Les frères et sœurs du hasard
Il y a des familles qui ne partagent ni le sang ni le nom. Des enfants rassemblés sous le même toit par un système qui ne sait pas quoi en faire. La famille n'est pas toujours celle qui te met au monde — parfois c'est celle qui t'empêche d'en sortir.

Il y a des familles qui ne partagent ni le sang ni le nom. Elles partagent un couloir, un réfectoire, un silence après le couvre-feu. Des enfants que la vie a cassés, rassemblés sous le même toit par un système qui ne sait pas quoi en faire. Si tu as grandi avec ces frères et sœurs du hasard — tu sais qu'on peut se reconnaître dans la blessure d'un inconnu.
Les enfants de nulle part
Dans un lieu de placement, chaque enfant arrive avec sa valise et son histoire. Des histoires qu'on ne raconte pas — pas par choix, mais par pudeur, par protection, parce que les mots pour les dire n'existent pas encore. Tu ne sais rien de celui qui dort dans la chambre d'à côté. Tu sais juste qu'il est là pour les mêmes raisons que toi : quelqu'un, quelque part, a décidé qu'il ne pouvait plus rester chez lui.
Et cette absence de mots crée un langage silencieux. Un regard qui dit : je sais. Un geste qui dit : moi aussi. Une solidarité qui ne se formule pas mais qui se vit — dans les repas partagés, les corvées faites ensemble, les nuits où l'un d'entre vous pleure et que les autres font semblant de dormir.
Des fratries séparées
Parmi ces enfants, il y a ceux qui ont été arrachés à leur propre fratrie. Des frères et sœurs dispersés dans différentes familles d'accueil, différents départements, différentes vies. Le sang les lie encore, mais la distance les sépare. Et l'enfant qui arrive dans le lieu de vie porte non seulement sa propre douleur, mais aussi celle de ceux qu'il a laissés derrière.

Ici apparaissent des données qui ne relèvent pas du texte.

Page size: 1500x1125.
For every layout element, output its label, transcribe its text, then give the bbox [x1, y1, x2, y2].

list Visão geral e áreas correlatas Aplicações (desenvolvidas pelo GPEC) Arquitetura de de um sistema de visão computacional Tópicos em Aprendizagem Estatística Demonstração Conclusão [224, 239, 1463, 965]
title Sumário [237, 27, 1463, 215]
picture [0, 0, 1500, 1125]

Quand tu rencontres un enfant comme ça — celui qui te demande de veiller sur son petit frère, celui qui porte dans ses yeux le poids de ceux qu'il ne peut plus protéger — tu comprends que le placement ne sépare pas seulement un enfant de ses parents. Il sépare des enfants entre eux. Et cette séparation-là est peut-être la plus cruelle de toutes.
Chacun son armure
Il y a celui qui se bat. Celui qui se tait. Celle qui explose au moindre mot. Celui qui pédale des heures pour ne pas penser. Celle qui est si fragile que la moindre conversation peut la briser. Chaque enfant du lieu de vie a développé son propre mécanisme de survie — son armure, son masque, sa façon de traverser les jours sans se noyer.
Et toi, tu apprends à naviguer entre ces armures. À deviner quand quelqu'un a besoin de parler et quand il a besoin qu'on le laisse tranquille. À reconnaître la colère qui cache la tristesse, le silence qui cache le cri, le sourire qui cache le gouffre. Tu deviens un expert en êtres humains — pas par formation, mais par nécessité.